(PAGE TEXT)
##########

    For example:

    "Raw data will be managed privately, accessed only by study staff and other authorized individuals. To further improve security, this private data will not have your name associated with it, although it is possible someone could identify you from the data."

  • Be aware of existing de-identification standards

    You should be aware of what types of data are considered "identifiable" when you're deciding which data to collect and how to manage it. Although you may have access to data without explicit personal identifiers, that data can still be highly identifiable.

    "De-identification" refers to processing personal data to make it very difficult or impossible to re-identify an individual. Open Humans does NOT de-identify data. The most well known standard for data de-identification is HIPAA's safe harbor guidelines.

  • Don't ask for more data than you need

    When you're requesting data and information, be considerate. Don't needlessly increase the identifiability and/or sensitivity of the data you'll be collecting.

    For example, avoid unnecessary granularity that makes data more identifiable. If someone's year of birth is sufficient for your research, don't ask for the month and day.

  • Share data with project members

    Open Humans supports the philosophy of "equal access": when generating data about individuals, we should try to give them access to that data. For example, we would like to support a study that wished to give their participants access to resulting raw genome data.

    Projects can use our APIs to upload data for their project members. Your data will be private in their account, where they will be able to manage it as an additional data source.

  • Organize data according to type

    If you have data types that are very different, consider sharing them as separate units (e.g. "sequencing data" and "survey data") to facilitate your participants' downstream management of that data.


Security

  • Minimize the use of personal data

    It's trivial to identify a data set if someone's name or email is included. Avoid collecting or maintaining this information, if possible. When you do collect such information, try to minimize its use (e.g. don't include it in data analysis files).

  • Use HTTPS

    Use HTTPS (HTTP over SSL) to encrypt interactions. This is required to protect user information, tokens, passwords, and other sensitive data that is transmitted.

    If you are running your own website, your SSL should be audited for using weak encryption algorithms and support for perfect forward secrecy with a tool like Qualys SSL Server Test.

  • Keep secrets secret

    Your project will have secret keys, codes, and tokens, that are used to authenticate identity and encrypt interactions. These MUST be kept secret (e.g. as local files or environment variable). You should use encrypted communications to share these with other administrators.

    If a secret is accidentally leaked, e.g. in a code commit (even if private!), make sure removal is complete (e.g. using git-filter-branch) but – more importantly – make sure this secret is invalidated and a new key or token is generated.

  • Monitor and limit admin access

    Have a policy for who has administrative access to servers and data. Revoke access when it is no longer needed.

  • Use standard software and services

    Security is hard to implement correctly, and standard web frameworks and packages exist that implement these for you (e.g. password hashing). Standard services, like platform cloud hosting, can also help by implementing and updating standard security tools (e.g. SSL).

  • Stay up to date

    Security practices constantly need updating. Be sure to update operating systems and software packages to stay up to date with the latest security updates.

  • Hash passwords

    If you're using passwords for account management, there is no need to store them. Use well-established salt and cryptographic hash functions (e.g. bcrypt) to verify passwords without storing them, to minimize the damage a database breach could cause.

  • Backup your database

    Perform regular backups, and regularly test the data restoration process. It's easy to think you are performing backups correctly, until it's too late.
##########
(EXERCISE) Rewrite everything in the data-privacy and security guidance from "If you are running" down to "no longer needed.", putting "written policy" in place of "policy".

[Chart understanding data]
##########
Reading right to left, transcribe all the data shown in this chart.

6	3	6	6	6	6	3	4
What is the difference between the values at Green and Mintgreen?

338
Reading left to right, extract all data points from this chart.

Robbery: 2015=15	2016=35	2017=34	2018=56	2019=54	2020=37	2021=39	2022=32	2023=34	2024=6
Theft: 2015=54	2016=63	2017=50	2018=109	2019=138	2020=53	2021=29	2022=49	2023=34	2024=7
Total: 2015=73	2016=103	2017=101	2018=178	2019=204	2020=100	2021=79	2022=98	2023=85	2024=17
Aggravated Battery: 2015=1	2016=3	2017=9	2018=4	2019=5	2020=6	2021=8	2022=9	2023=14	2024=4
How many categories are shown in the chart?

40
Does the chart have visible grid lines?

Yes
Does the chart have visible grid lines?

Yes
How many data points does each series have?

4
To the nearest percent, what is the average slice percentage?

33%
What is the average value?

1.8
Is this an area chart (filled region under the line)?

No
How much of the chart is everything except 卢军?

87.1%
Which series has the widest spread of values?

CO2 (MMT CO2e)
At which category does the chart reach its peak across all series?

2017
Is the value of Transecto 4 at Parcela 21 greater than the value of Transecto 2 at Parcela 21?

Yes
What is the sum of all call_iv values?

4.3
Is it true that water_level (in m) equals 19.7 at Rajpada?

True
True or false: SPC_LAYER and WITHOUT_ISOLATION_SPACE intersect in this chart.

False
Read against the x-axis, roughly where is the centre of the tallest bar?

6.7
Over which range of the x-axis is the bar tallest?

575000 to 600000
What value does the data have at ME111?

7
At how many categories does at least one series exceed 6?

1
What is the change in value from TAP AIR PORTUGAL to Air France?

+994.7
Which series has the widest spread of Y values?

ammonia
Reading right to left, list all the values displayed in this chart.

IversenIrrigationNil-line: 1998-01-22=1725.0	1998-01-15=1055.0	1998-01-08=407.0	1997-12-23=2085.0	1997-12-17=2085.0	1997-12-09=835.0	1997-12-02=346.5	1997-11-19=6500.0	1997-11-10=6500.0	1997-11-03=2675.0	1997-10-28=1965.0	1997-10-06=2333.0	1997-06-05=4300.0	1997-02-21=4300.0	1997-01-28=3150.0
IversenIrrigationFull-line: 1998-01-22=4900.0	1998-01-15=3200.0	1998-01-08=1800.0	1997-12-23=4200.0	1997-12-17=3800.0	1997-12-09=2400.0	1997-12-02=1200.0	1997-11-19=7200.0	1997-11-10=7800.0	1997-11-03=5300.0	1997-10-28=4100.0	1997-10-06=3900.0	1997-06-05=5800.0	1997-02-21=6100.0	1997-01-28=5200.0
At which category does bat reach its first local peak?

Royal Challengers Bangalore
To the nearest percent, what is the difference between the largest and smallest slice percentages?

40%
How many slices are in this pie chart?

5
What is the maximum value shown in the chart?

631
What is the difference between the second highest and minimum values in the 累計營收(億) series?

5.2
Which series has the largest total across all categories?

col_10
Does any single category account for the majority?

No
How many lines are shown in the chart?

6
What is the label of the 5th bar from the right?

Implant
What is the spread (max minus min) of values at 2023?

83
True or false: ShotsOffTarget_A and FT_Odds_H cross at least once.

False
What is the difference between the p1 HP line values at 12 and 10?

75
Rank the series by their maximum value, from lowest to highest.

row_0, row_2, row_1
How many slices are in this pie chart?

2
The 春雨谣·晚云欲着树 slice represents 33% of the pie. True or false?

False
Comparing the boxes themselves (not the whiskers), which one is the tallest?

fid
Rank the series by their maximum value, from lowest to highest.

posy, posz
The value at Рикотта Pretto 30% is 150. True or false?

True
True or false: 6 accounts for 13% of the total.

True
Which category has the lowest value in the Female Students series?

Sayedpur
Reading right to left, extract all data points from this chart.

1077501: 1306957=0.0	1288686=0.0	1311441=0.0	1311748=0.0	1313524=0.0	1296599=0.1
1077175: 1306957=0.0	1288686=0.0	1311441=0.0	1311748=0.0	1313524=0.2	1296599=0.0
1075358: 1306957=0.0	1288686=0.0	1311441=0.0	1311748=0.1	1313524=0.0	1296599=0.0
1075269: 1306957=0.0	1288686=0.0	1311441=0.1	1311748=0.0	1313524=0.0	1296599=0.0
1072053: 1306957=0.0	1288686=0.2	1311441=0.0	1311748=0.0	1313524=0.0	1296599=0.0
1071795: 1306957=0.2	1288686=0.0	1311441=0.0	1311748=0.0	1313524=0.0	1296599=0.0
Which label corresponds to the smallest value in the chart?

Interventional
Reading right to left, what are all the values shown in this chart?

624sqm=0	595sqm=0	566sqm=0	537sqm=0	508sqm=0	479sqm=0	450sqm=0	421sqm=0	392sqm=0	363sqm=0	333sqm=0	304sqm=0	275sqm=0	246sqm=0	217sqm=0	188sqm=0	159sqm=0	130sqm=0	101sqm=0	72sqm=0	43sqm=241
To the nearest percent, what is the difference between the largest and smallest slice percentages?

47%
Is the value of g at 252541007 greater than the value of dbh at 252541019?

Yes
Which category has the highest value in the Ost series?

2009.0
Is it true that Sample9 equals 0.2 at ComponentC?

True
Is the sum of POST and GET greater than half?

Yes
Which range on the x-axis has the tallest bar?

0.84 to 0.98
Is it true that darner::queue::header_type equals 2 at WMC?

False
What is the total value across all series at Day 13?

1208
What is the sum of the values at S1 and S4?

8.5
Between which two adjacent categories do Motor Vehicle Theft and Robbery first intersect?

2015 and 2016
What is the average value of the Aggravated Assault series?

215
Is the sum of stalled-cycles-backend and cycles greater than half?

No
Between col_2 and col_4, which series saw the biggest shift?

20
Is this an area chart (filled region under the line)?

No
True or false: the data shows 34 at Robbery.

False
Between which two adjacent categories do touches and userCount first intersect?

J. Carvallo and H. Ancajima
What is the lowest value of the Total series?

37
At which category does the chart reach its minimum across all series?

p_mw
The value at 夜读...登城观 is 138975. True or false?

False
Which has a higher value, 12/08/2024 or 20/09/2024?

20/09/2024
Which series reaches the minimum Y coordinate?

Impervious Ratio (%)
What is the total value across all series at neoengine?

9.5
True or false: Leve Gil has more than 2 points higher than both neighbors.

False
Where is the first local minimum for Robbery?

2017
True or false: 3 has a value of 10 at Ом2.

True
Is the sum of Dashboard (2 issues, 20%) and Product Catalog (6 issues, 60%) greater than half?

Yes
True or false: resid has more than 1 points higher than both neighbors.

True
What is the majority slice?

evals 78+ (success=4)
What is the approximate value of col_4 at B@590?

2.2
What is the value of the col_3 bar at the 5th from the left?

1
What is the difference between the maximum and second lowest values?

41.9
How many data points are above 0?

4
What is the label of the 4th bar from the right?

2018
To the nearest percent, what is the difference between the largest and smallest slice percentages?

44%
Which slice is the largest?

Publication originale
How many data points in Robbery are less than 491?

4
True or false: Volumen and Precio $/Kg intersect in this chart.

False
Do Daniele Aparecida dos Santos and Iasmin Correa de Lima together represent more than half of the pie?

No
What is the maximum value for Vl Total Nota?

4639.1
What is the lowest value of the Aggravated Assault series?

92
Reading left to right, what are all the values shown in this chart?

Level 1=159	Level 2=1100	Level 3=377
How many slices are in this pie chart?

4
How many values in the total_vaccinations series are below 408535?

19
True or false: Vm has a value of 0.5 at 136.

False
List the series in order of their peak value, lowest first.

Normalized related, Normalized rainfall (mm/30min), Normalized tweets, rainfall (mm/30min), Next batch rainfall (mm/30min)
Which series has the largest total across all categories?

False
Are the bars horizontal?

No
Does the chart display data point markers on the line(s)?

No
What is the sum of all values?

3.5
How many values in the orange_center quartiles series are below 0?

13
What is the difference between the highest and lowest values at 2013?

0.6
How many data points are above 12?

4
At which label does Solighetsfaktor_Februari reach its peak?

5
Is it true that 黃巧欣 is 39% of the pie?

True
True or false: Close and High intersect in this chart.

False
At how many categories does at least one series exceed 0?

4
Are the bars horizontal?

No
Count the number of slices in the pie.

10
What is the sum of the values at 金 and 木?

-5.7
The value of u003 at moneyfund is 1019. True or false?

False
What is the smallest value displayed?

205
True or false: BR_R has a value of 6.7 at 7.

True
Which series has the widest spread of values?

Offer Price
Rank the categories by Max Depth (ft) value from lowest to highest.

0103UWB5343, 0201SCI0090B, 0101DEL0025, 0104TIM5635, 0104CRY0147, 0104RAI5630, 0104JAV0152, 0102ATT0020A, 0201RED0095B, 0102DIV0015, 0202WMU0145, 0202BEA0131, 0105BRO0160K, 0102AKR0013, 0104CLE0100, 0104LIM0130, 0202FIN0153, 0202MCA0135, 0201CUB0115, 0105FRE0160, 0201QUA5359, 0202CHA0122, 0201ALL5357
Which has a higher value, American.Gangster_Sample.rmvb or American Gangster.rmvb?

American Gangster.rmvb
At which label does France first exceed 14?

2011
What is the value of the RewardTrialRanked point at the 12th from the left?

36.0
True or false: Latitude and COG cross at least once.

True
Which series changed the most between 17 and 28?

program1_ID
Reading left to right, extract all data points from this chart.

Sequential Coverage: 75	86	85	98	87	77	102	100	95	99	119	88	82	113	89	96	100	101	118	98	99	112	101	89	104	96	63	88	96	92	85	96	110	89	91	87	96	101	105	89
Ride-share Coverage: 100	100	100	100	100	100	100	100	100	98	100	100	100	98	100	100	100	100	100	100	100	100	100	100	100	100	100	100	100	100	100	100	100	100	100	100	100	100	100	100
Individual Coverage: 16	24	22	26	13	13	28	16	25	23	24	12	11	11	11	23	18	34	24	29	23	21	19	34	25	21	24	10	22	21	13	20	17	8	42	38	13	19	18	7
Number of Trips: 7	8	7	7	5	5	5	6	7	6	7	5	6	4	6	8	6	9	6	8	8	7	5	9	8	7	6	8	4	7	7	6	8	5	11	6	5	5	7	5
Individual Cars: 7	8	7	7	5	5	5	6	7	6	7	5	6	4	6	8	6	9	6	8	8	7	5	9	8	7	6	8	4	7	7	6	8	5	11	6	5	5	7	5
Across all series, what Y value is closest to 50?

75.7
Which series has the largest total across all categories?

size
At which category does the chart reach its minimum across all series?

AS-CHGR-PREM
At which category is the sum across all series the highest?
##########
(RESPONSE AREA)
If you are running your own website, your SSL should be audited for using weak encryption algorithms and support for perfect forward secrecy with a tool like Qualys SSL Server Test.

  • Keep secrets secret

    Your project will have secret keys, codes, and tokens, that are used to authenticate identity and encrypt interactions. These MUST be kept secret (e.g. as local files or environment variable). You should use encrypted communications to share these with other administrators.

    If a secret is accidentally leaked, e.g. in a code commit (even if private!), make sure removal is complete (e.g. using git-filter-branch) but – more importantly – make sure this secret is invalidated and a new key or token is generated.

  • Monitor and limit admin access

    Have a written policy for who has administrative access to servers and data. Revoke access when it is no longer needed.